Anthrax is turned into a weapon merely by releasing airborne spores for people to breathe. A plane flying over New York City could easily do it. Within a few days cold-like symptoms develop. By the time the symptoms are noted, treatment is too late. Death follows within a week.

Bubonic plague is the third major “weapons-grade” disease. Russian defectors have declared that, before its collapse, the Soviet Union was developing new super plagues (primarily strains of anthrax and smallpox which were more lethal), against which there would be no known antidotes. Following that collapse, it is far easier for foreign agents to bribe guards to sell them quantities of it.

Today 17 nations are believed to have biological weapons programs, many of which involve anthrax. The only official sources of smallpox are at  the CDC in Atlanta, and Vector in Koltsovo, Russia. But U.S. experts believe that Iraq and North Korea have secret stashes.

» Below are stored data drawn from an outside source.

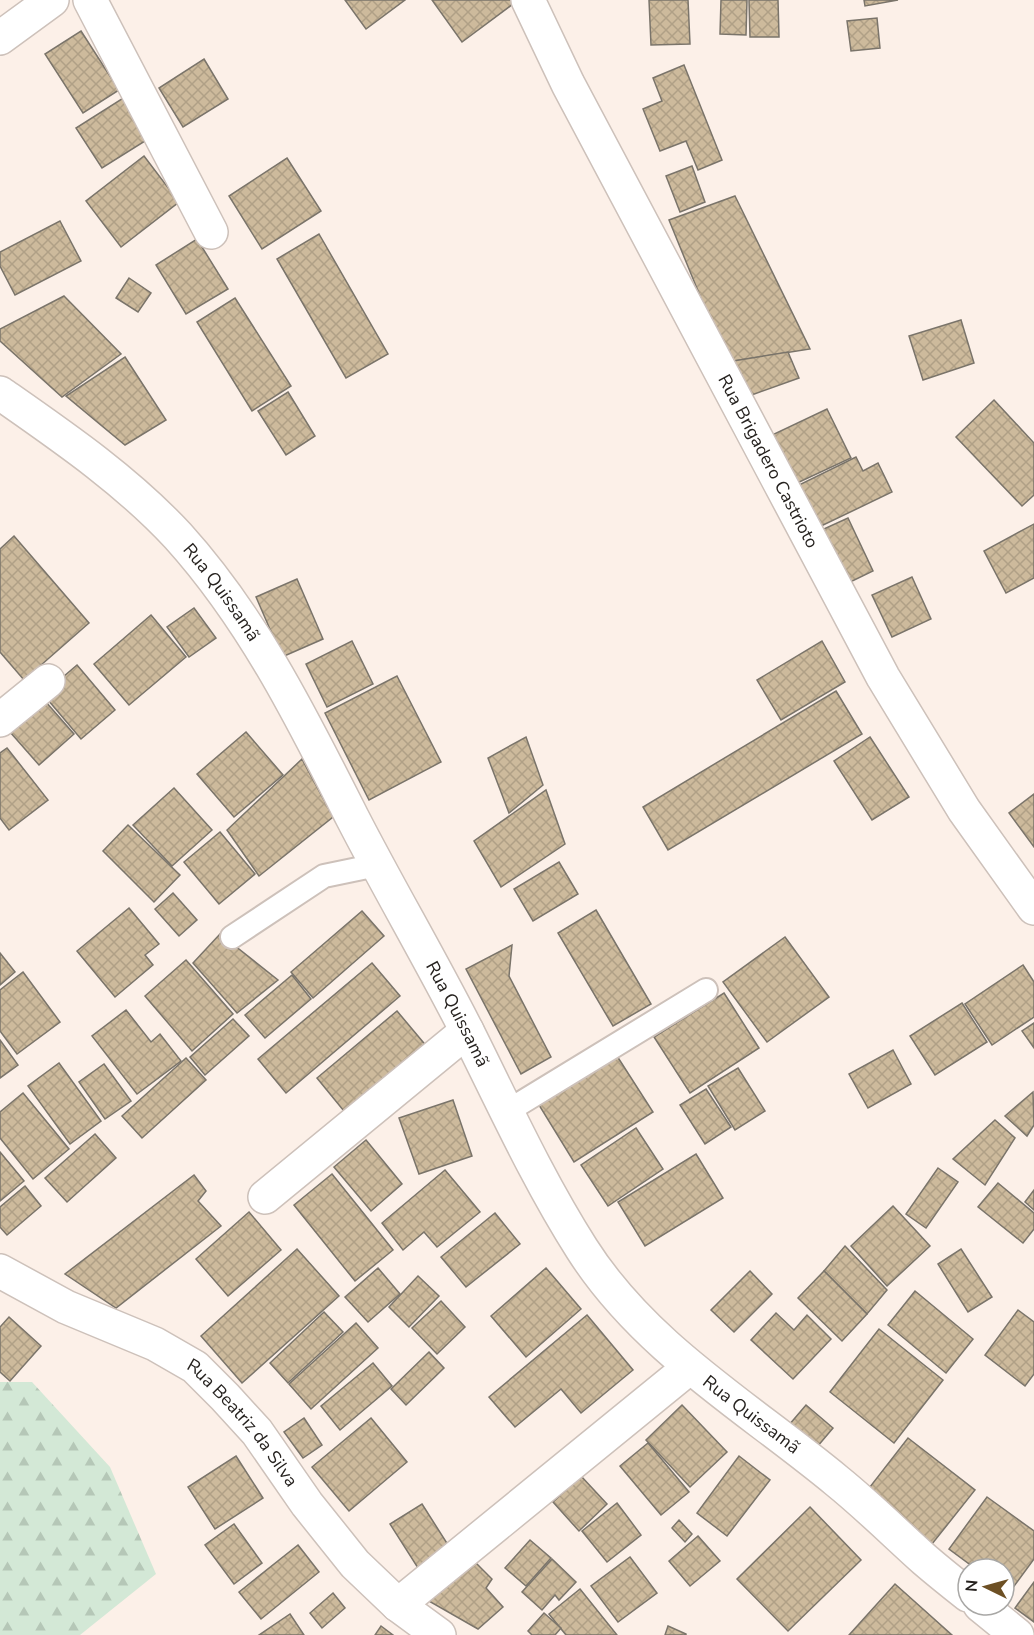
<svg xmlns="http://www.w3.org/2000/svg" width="1034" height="1635" font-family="'Nunito Sans',sans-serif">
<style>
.forest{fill:url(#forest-firs)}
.building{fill:url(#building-cross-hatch);stroke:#7a746a;stroke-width:1.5}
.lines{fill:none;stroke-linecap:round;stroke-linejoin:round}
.service-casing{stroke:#cdc1ba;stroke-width:26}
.minor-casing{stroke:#cdc1ba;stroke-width:36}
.tertiary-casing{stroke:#cdc1ba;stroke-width:36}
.service{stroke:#fff;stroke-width:22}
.minor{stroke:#fff;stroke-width:33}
.tertiary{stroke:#fff;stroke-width:33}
.labels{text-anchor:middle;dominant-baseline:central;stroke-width:6;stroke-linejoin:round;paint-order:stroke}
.street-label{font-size:18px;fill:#26221f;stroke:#fff}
</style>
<defs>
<pattern id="forest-firs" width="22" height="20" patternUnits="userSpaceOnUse" patternTransform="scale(1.5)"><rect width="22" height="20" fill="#d3e8d6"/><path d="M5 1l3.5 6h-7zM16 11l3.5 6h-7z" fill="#b5c7b7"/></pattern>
<pattern id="building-cross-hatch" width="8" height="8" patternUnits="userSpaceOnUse" patternTransform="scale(1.5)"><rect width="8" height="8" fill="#cdba9c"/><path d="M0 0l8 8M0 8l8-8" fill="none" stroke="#b0a086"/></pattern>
</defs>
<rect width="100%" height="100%" fill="#fcf0e8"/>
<path class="forest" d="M0,1382H32L110,1467L156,1574L80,1635H0Z"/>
<g class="building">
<path d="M345,0H405L366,29Z"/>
<path d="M432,0H517V1L462,42Z"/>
<path d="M649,0H688L690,44L651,45Z"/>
<path d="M721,0H747L746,35L720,34Z"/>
<path d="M749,0H778L779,37H750Z"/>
<path d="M864,0H898L865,6Z"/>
<path d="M877,18L880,48L851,51L847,21Z"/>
<path d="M81,31L119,90L83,113L45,54Z"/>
<path d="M204,59L228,99L183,127L159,88Z"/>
<path d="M684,65L722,160L698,170L686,141L660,151L643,109L662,101L653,78Z"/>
<path d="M128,95L153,136L102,168L76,128Z"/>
<path d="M144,156L179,202L121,247L86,201Z"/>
<path d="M287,158L321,211L262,249L229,196Z"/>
<path d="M692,166L705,202L680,212L666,176Z"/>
<path d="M735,196L810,349L727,362L669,220Z"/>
<path d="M60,221L81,261L15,295L0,266V252Z"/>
<path d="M319,234L388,354L346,378L277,259Z"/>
<path d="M197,239L228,289L186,314L156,265Z"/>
<path d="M129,278L151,293L138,312L116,298Z"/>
<path d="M64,296L121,354L62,397L0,341V329Z"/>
<path d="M235,298L291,386L252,411L197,322Z"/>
<path d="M961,320L974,363L923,380L909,336Z"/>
<path d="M788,352L799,378L746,397L727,362Z"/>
<path d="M125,357L166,420L125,445L66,396Z"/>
<path d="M288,392L315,436L286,455L258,411Z"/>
<path d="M994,400L1034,443V495L1022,506L956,437Z"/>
<path d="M827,409L851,458L795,484L772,435Z"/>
<path d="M856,457L863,471L878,463L892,492L819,527L799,485Z"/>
<path d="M848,518L873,571L842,586L817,532Z"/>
<path d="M1034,524V578L1006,593L984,551Z"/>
<path d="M14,536L89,623L24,680L0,652V549Z"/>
<path d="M912,577L931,619L892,637L872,595Z"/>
<path d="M297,579L323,639L282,657L256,597Z"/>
<path d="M194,608L216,638L189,657L167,627Z"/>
<path d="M151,615L186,657L129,705L94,664Z"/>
<path d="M352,641L373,684L327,707L306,664Z"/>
<path d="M822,641L845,682L781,720L757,680Z"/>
<path d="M77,665L115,710L81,739L43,694Z"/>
<path d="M397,676L441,762L369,800L325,713Z"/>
<path d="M836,691L862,734L668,850L643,807Z"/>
<path d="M38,693L74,734L39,765L3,724Z"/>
<path d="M246,732L283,775L234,817L197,774Z"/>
<path d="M526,737L543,785L509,813L488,758Z"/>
<path d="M870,737L909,797L872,820L834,761Z"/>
<path d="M7,748L48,800L9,830L0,818V753Z"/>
<path d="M302,759L333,817L259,876L227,830Z"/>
<path d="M174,788L212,830L172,866L133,825Z"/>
<path d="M546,790L565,844L501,887L474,841Z"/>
<path d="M1034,794V847L1009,813Z"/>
<path d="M128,825L180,875L154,902L103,851Z"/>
<path d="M220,832L255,874L219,904L184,862Z"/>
<path d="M559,862L578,894L533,921L514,889Z"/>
<path d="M173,893L197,920L179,936L155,909Z"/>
<path d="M129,908L159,944L145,955L153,965L115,997L77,951Z"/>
<path d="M596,910L651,1004L613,1026L558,933Z"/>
<path d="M362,911L384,936L313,998L291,972Z"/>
<path d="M220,934L278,980L237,1013L193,963Z"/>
<path d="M785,937L829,997L767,1042L723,982Z"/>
<path d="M512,945L509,976L551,1057L521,1074L466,969Z"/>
<path d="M0,953L15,972L0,985Z"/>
<path d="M186,960L233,1014L192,1051L145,996Z"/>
<path d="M372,963L400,996L286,1093L258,1059Z"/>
<path d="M1023,965L1034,982V1017L992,1045L965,1004Z"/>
<path d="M23,972L60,1022L17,1054L0,1031V990Z"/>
<path d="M292,975L311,999L265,1038L245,1015Z"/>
<path d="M724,993L759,1048L690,1093L654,1037Z"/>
<path d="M962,1003L987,1042L935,1075L910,1036Z"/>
<path d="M126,1010L151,1042L160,1034L181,1061L137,1094L92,1036Z"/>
<path d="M397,1011L428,1048L348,1116L317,1078Z"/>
<path d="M233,1019L249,1036L205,1075L190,1057Z"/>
<path d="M1034,1023V1048L1022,1031Z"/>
<path d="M0,1040L18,1065L0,1078Z"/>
<path d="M893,1050L911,1084L868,1108L849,1074Z"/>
<path d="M617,1056L653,1112L574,1162L539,1105Z"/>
<path d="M186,1058L206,1080L142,1138L122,1116Z"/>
<path d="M59,1063L101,1121L70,1144L28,1086Z"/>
<path d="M104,1064L131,1101L105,1119L79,1082Z"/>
<path d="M738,1068L765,1111L735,1130L708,1086Z"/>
<path d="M706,1089L731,1127L705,1144L680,1105Z"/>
<path d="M1033,1092L1034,1125L1027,1136L1005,1116Z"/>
<path d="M23,1093L69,1149L33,1179L0,1138V1112Z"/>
<path d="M453,1100L472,1156L419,1174L399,1118Z"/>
<path d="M995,1120L1015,1138L985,1185L953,1159Z"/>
<path d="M636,1128L663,1169L608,1206L581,1165Z"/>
<path d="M95,1134L116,1158L67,1202L45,1178Z"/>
<path d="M366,1140L402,1184L371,1211L334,1167Z"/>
<path d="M0,1152L24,1181L0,1201Z"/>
<path d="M696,1154L723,1198L645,1246L618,1202Z"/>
<path d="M938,1168L958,1182L926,1228L906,1214Z"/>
<path d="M445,1170L480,1212L437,1247L424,1232L403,1250L382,1223Z"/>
<path d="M332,1174L393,1250L355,1281L294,1205Z"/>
<path d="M194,1175L206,1191L198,1201L221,1226L116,1308L65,1274Z"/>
<path d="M998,1183L1034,1213V1229L1023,1243L978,1207Z"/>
<path d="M25,1186L41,1206L7,1235L0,1227V1207Z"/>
<path d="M1034,1190V1210L1025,1202Z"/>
<path d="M893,1206L930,1246L887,1286L851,1246Z"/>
<path d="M249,1212L281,1250L228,1296L196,1259Z"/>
<path d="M495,1213L520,1244L466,1287L441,1257Z"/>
<path d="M845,1246L887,1290L867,1314L824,1271Z"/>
<path d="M297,1249L339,1296L242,1383L201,1336Z"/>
<path d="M961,1249L992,1297L968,1312L938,1264Z"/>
<path d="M378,1268L400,1294L368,1322L345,1297Z"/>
<path d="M546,1268L581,1309L526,1357L491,1316Z"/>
<path d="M750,1271L772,1294L734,1332L711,1310Z"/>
<path d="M824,1271L867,1314L842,1341L798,1298Z"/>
<path d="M418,1276L439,1296L409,1327L389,1307Z"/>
<path d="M915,1291L973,1339L946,1373L888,1325Z"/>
<path d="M441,1301L465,1327L437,1354L412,1328Z"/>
<path d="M1018,1310L1034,1322V1374L1025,1386L985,1355Z"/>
<path d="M324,1312L343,1332L288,1383L270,1363Z"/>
<path d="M776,1313L794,1330L807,1315L831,1339L793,1379L751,1340Z"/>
<path d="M587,1315L633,1370L581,1413L561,1389L515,1427L489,1397Z"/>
<path d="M9,1317L41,1346L10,1381L0,1372V1327Z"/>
<path d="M356,1323L378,1348L311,1409L289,1384Z"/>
<path d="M879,1329L943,1380L894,1443L830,1392Z"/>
<path d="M429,1352L444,1368L406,1405L391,1389Z"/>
<path d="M373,1363L392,1386L340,1430L321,1406Z"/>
<path d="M682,1405L727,1452L690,1487L646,1440Z"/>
<path d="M806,1405L833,1428L817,1447L789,1425Z"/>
<path d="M304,1418L322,1445L303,1458L284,1432Z"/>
<path d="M371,1418L407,1462L349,1511L312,1467Z"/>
<path d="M908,1438L975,1490L932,1544L866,1492Z"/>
<path d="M648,1443L689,1492L661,1515L620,1466Z"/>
<path d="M236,1456L263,1498L215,1529L188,1487Z"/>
<path d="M739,1456L770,1480L727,1536L697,1513Z"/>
<path d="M581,1476L607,1504L579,1531L553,1502Z"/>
<path d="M987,1497L1034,1531V1559L1009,1593L1004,1589V1569H976L949,1549Z"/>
<path d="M617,1503L641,1535L607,1562L582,1531Z"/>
<path d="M422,1504L450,1548L418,1568L390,1524Z"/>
<path d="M810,1507L861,1560L788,1631L737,1579Z"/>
<path d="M679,1520L692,1534L685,1542L672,1528Z"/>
<path d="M234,1524L262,1563L234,1584L205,1545Z"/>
<path d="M698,1536L720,1561L690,1586L669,1561Z"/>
<path d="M530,1540L551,1558L526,1586L505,1568Z"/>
<path d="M298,1545L319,1572L261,1619L239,1592Z"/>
<path d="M630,1557L657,1593L618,1622L591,1586Z"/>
<path d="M471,1558L492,1579L486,1588L503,1607L478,1629L420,1596Z"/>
<path d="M552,1559L576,1582L559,1600L555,1595L542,1610L522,1592Z"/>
<path d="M1034,1582V1622L1015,1608Z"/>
<path d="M895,1584L952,1635H849Z"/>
<path d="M580,1589L617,1635H566L549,1614Z"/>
<path d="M333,1593L345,1608L322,1628L310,1613Z"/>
<path d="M544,1613L561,1628L555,1635H532L528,1631Z"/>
<path d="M290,1614L304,1635H259Z"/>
<path d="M381,1626L393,1635H375Z"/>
<path d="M668,1626L686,1634V1635H665Z"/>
</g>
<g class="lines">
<g class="service-casing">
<g id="service">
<path d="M232,937L324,876L377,865"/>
<path d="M506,1112L706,990"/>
</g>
</g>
<g class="minor-casing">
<g id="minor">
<path d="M90,0L211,232"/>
<path id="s1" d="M528,0L568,84L883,677L964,810L1034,908"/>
<path d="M0,38L52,0"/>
<path d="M0,720L48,681"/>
<path d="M265,1197L467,1031"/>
<path id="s2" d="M0,1271L66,1307L155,1344L195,1367L225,1397L257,1432L307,1504L355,1564L398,1605L439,1635"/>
<path d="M398,1605L690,1367"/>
</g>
</g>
<g class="tertiary-casing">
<g id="tertiary">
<path id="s3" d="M0,393C63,437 126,480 178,536C253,619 302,718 352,817C389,889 431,960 468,1033C504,1105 538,1180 582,1249C645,1348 749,1408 837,1481C868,1506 896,1534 925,1560C939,1572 954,1584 968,1595"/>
<path d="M980,1605L1017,1635"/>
</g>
</g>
<use href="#service" class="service"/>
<use href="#minor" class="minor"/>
<use href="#tertiary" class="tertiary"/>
</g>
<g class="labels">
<g class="street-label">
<text stroke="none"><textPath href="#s1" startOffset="520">Rua Brigadero Castrioto</textPath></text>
<text stroke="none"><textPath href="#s3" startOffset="300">Rua Quissamã</textPath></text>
<text stroke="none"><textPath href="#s3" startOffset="784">Rua Quissamã</textPath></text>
<text stroke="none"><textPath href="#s3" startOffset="1288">Rua Quissamã</textPath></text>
<text stroke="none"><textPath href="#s2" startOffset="291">Rua Beatriz da Silva</textPath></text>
</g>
</g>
<g transform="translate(986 1587) rotate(275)"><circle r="28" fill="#ffffff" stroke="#a8a7a5" stroke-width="1.5"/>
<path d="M0-4.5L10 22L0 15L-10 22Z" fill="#6d5024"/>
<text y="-9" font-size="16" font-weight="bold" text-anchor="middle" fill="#26221f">N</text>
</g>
</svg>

According to Rear Admiral Cowan, deputy director for the Joint Chiefs of Staff, the U.S. Department of Defense has concluded that anthrax is being made into weapons by a number of nations. They are not planning to use it on their own citizens.

“It’s the poor man’s atomic bomb. It’s ubiquitous. It’s everywhere. It’s easy to get hold of. It’s easy to grow.”—Michael Cowan, quoted in “Pentagon to Begin Anthrax Shots,” Associated Press, August 14, 1998.

The U.S. military now requires that all personnel be vaccinated against anthrax.

“The threat or use of nuclear-biological-chemical weapons is a likely condition of future warfare.”—A strategy outline, drafted for the Quadrennial Defense Review, quoted in U.S. News & World Report, May 12, 1997, p. 34.